SUGGESTED ROSAFLORA ESSENCES TO TAKE FOR SUPPORT:
Take 4-7 drops of the essence (Dosage Strength) under your tongue or apply to solar plexus and heart chakras:
Formulas: Love Source, Share Love, Self-Love and Peace, Open Heart
Rose Flower Essences: 'Fair Bianca', 'Sea Pearl', 'Evelyn', 'Tineke', 'Double Delight'
This last stage of the Mystic Rose, the Watcher on the Hills, serves as a centering meditation, after all the expression and emotional release. A lot of space has been opened up in the past two weeks and you now have an even greater capacity for silence, peace, and spiritual nurturing.
For a total of three hours each day, you will alternate sitting silently, witnessing your thoughts and emotions, as if you are what Osho called "a Watcher on the Hills," with short intervals of gentle dancing. You'll need a comfortable place, loose-fitting clothing, and some of your favorite relaxing, soft dance music.
Choose a quiet place where you'll be comfortable and undisturbed. Sitting either on the floor or in a chair, head and back straight but not rigid, with eyes closed, just breathe naturally and relax. Become a witness to whatever is passing by, a "Watcher on the Hills." It doesn't matter what you're watching; it's the process that's the meditation. Try not to become identified with or lost in any particular thoughts or feelings; just watch, witness.
After sitting for forty-five minutes, put on some gentle music and dance softly for fifteen minutes. Allow your body to find its own movement. Be gentle with yourself but don't get lost in the music. You want to stay aware and continue watching. After fifteen minutes, you'll return to sitting. Repeat this forty-five minute sitting/fifteen-minute dancing cycle twice more for a total of three hours.
The Watcher on the Hills is about awareness, focus, and staying awake. You don't do anything; you just relax, but this is an alert relaxedness. In this week, you are practicing disidentification - the capacity to step back and watch. Let yourself be with the moment and watch whatever is happening. Thoughts, feelings, body movements, outside noises - allow them all to be a part of your awareness without judgement.

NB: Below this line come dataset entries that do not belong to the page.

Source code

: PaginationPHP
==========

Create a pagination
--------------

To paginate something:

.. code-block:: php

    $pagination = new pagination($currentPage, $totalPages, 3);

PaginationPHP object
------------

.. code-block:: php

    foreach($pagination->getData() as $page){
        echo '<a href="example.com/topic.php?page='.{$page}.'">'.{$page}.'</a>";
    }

We are not used to this doing nothing. This meditation is a way to help us move from doing to being, fromout to in. If you become aware that you've spaced out or gott4en lost in your thoughts, simply come back to the present moment and go back to watching. No judgements, no comparisons, no goal, simply be.
Any time you feel the need to change position, do it with awareness so that it becomes a part of the meditation. Say to yourself, for example, "right now I am moving my let." Then simply watch the thoughts as they pass by, the emotions at they come and go. The mind and the ego will want to make it complicated, but it is not. It is vey simple. Watch, without judgement, and with total acceptance of what is.
And let the mind pass by.
You can imagine yourself as if one would sit high up on a mountain top, watching life pass by with no attachment or involvement.
The first time I did the "Watcher on the Hills" was also the first time that I sat in a silent meditation for any length of time. Believe me, the thought of being just me with my mind for three hours a day for a week was not an exciting prospect. But as is so often the case, the reality was pleasant surprise. I actually found it rather easy to sit and just absorb the changes and insights I'd had over the previous two weeks. The point here is not to close off the mind - in fact my mind was very active - but to learn to watch it and to develop the awareness that we are not, in fact, the mind. We can simply observe what goes on in the mind as if from a distance.
Once we reach that place of watcher or witness or observer, we suddenly see ourselves with more clarity and objectivity. We can look at all the dramas in our lives with perspective and compassion.
Sometimes I think of this as gardening, as taking care of the flowers (intuition and inner wisdom) in our inner gardens. In order to nurture the seedlings we must be watchful of weeds (negative, fearful thoughts and judgements) so that the flowers can come to full bloom. We must also be watchful of intruders who might crush and destroy the flowers. When the gardener is home (watching, observing, but not judging) the flowers are safe and can blossom, offering their beauty and fragrance to whoever passes by.
Becoming a Watcher on the Hills frees us from the supremacy of the mind. It allows our inner wisdom full expression, which then creates the very opening we need for the insight and perspective to create our lives just the way we want them to be.